Dans les temps d’aujourd’hui, il y aurait mille raisons d’en finir avec le ministère de la culture.
D’abord parce que, dans une démocratie, la culture est l’affaire de chacun, et qu’il n’appartient pas à un pouvoir politique de la dicter.
Ensuite, parce que les temps ne sont plus aux projets pharaoniques des rois ou des présidents précédents : Le pays ne comprendrait pas que le Prince décide aujourd’hui de la construction d’un nouveau musée ou d’une grande bibliothèque.
Ensuite encore parce que bien des compétences actuelles de ce ministère peuvent être efficacement reprises par d’autres ministères : l’éducation artistique aurait toute sa place à l’Education Nationale ; l’architecture, le patrimoine, les bibliothèques et les musées au ministère de la ville.
Et les autres compétences actuelles ne supposent pas qu’un ministère s’en occupe :
Après tout, les métiers de la littérature, du théâtre, de la danse, de la musique, du cinéma, du dessin animé, du jeu vidéo, de l’art contemporain, sont déjà rattachés, pour certains, à des agences ad hoc, et on pourrait soutenir que l’étage ministériel n’y rajoute pas grand-chose.
Les subventions aux institutions existantes pourraient être, elles aussi, distribuées sans l’intervention d’un ministère , selon des critères objectifs ; et les nominations aux postes culturels importants pourraient être faites sans interventions politiques ou administratives, par des commissions indépendantes, où des regards étrangers seraient bienvenus.
Même les métiers nouveaux de la communication relèvent tous d’instances spécifiques, et l’intervention ministérielle ne fait souvent que brouiller les chaines de responsabilité : les nouveaux médias ont plus besoin d’un cadre réglementaire et fiscal clair que d’un ministre de la culture et de la communication .
Quant à la défense de la langue française, elle devrait se partager entre l’éducation nationale et les affaires étrangères ; et le ministère de la culture n’a jamais brillé par son appétence à s’en occuper.

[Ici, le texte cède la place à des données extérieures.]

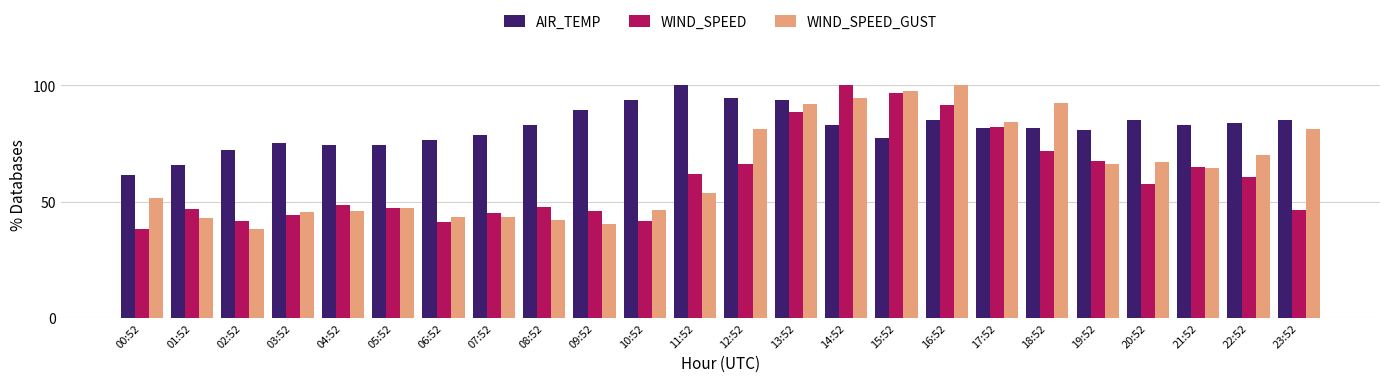

How many bars are there in total?

72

On pourrait même soutenir que la culture est l’affaire de tous les ministères ; qu’il y a de la culture dans l’agriculture (les jardins), dans l’industrie (le design), et dans toutes les autres activités ministérielles. Et plus encore parce que, désormais, l’essentiel des activités artistiques sont financées par des villes, des territoires, des entreprises, des personnes privées, des fondations, et que l’Etat n’est plus un acteur déterminant.
Alors, faut il supprimer ce ministère et avec lui quelques milliards de dépenses ? Ou faut-il ne le laisser survivre que de façon décorative, pour établir que la France est encore un pays de culture ?

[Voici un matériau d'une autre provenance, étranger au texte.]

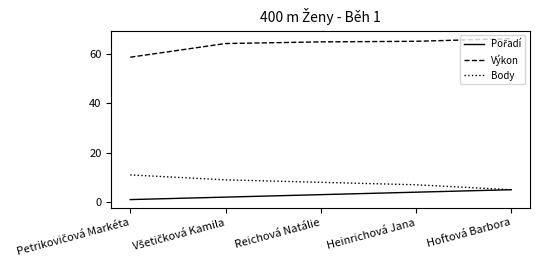

Is the value of Body at Heinrichová Jana greater than the value of Výkon at Hoftová Barbora?

No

Je ne le pense pas, mais il faudrait donner à ce ministère un tout autre rôle, de préemption et d’impulsion sur tous les sujets culturels.
D’abord, penser les sujets d’avenir et les préempter, pour inciter les acteurs privés et publics à anticiper. Ce n’était pas au ministère de la Culture de créer un « Netflix français », mais c’était à lui de tout faire pour que les acteurs publics et privés s’entendent pour en créer un. Et de penser dès maintenant à ce qui va venir, avec la réalité virtuelle, l’intelligence artificielle et tout ce qui suivra, pour faire en sorte que se créent les entreprises qui vont permettre de défendre les créateurs et les créations françaises.
Ensuite, et surtout, écouter avec respect, empathie et intérêt les initiatives culturelles et artistiques venues de partout, même de gens qui ne sont dans une aucune filière, dans aucune coterie, dans aucun réseau, parmi lesquelles se trouvent surement les pépites de demain.
Un ministère de la culture ne devrait pas être là pour gérer l’existant, dont il devrait surtout se tenir à l’écart, mais pour impulser ce qui sera la routine d’après-demain, et dont personne ne veut entendre parler aujourd’hui.